== Task objective ==
Please resume the passage about the Issaran heavy-oil field, writing on from its final sentence.

== Document passage ==
________________________
The Issaran field, a heavy-oil reservoir with reserves of approximately 500 MM bbl of oil, was discovered in 1981. The producing horizons were carbonate formations of Miocene age occurring at an average depth of 2,200 ft. The oil being produced on artificial lift was of 9° to 12° API in a viscosity range of 3,000 to 5,000 cp.
Before mid-1999, nine wells had been drilled in the field with a cumulative production of about 450 BOPD. This field did not command high priority because of its low productivity and the low prices that heavy crude attracts. However, with the oil price increases in 1999 and 2000, the Egyptian government made a concerted effort toward developing this field. New and applied technology provided considerable returns within 1 year of new investments. The field has been producing as much as 1,800 BOPD (a four-fold increase), from five new wells drilled in the area.
Plans were made for thermal recovery in the form of steam stimulation for this heavy-oil reservoir, but first, it was necessary to produce under "cold production." Several industry publications1–3 have addressed cold production, predominantly pertaining to sandstone reservoirs. This paper highlights the experiences, challenges, and practical solutions in optimizing production from a fractured, carbonate reservoir. Several leading-edge technologies and optimization techniques that are effective in less-challenging reservoirs have contributed tremendously to enhancing production from this heavy-oil reservoir. The path to success began with the definition of the reservoir-flow mechanism, optimized perforating schemes, ehnanced carbonate stimulation, and improved completion designs.
Introduction
Field research1 reveals that most heavy-oil production comes from unconsolidated sands originating from fluvial-deltaic deposition. The successful mode of cold production in such wells has been to produce formation sand along with the oil. The use of well-completion designs that allow such recovery is known as sand management. Rate increases of up to 20 times the sand-free oil-production rate (with no sand control) have been reported.4 Several other nonthermal recovery mechanisms for increasing productivity have been identified, such as foamy oil and horizontal well completions (possible variations into multilateral completions) and hydraulic fracturing.
________________________
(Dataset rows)

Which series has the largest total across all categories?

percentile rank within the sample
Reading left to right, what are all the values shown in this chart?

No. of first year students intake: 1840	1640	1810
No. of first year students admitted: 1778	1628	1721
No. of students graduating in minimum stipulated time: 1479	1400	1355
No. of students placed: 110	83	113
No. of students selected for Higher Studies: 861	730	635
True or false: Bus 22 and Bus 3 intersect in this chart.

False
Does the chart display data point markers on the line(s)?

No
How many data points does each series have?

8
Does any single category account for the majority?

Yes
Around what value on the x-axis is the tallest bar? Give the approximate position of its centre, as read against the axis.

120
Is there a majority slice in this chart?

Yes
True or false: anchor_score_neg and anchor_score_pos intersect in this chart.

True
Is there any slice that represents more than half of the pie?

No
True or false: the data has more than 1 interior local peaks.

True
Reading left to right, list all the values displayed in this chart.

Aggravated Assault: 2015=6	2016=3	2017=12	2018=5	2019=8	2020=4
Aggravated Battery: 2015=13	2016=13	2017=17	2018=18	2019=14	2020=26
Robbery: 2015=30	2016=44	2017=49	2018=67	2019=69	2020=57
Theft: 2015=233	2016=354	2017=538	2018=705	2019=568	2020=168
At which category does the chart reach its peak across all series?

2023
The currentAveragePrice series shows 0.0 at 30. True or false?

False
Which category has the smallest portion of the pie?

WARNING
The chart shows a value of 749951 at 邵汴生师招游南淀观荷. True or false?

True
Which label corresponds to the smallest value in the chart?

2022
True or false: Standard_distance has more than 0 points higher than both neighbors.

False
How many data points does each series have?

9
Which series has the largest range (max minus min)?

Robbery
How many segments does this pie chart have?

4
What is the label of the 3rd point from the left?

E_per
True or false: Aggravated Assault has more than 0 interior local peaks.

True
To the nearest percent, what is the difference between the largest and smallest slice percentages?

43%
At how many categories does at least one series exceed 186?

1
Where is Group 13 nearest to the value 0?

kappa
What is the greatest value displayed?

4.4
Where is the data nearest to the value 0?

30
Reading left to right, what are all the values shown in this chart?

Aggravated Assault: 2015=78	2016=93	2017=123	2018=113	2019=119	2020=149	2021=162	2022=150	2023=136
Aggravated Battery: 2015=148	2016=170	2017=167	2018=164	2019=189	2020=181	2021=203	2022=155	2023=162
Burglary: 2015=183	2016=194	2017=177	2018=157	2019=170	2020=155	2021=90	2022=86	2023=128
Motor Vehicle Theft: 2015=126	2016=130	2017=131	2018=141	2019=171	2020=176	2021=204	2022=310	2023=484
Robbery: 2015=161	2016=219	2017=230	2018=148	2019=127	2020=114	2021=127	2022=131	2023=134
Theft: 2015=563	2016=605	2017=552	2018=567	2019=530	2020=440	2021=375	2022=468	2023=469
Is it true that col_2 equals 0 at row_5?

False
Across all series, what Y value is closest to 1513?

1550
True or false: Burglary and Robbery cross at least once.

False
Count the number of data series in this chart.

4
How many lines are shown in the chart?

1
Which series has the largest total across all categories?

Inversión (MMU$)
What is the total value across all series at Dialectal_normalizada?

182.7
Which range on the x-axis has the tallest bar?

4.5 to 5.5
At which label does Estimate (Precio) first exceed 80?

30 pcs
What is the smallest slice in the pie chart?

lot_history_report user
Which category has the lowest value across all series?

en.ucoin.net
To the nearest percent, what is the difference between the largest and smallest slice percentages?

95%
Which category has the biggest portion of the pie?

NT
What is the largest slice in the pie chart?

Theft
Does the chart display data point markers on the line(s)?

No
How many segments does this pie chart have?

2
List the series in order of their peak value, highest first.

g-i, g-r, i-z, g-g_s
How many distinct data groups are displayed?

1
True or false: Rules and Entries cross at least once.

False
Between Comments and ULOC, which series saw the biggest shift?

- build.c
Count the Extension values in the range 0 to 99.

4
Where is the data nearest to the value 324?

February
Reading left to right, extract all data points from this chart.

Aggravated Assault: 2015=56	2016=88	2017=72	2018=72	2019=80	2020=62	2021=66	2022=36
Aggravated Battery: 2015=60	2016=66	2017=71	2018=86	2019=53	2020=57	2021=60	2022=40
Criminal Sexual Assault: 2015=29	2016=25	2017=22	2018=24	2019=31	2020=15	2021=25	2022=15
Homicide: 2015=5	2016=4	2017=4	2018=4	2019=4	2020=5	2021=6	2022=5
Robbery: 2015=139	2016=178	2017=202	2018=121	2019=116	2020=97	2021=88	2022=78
________________________
== Solved problem ==
In contrast to fluvial-deltaic sandstones, carbonate reservoirs are generally products of a much more serene depositional environment where processes such as cementation, compaction, and recrystallization of the rock resultin a tight and more rigid matrix. In such reservoirs, sand management techniques are not applicable. However, diagenesis in carbonates can sometimes open conduits to flow in the form of fractures or vugs. The task then becomes to identify such fractures and capitalize on their possible contribution to flow.
Background
The Issaran field was developed initially with the drilling of eight wells between 1981 and 1987. The Issaran oilfield is a major accumulation in terms of oil in place. It is estimated to have approximately 500 MM STB. The field is located 180 miles southeast of Cairo, and 2 miles inland of the western shore of the Gulf of Suez (Fig. 1, Page 8).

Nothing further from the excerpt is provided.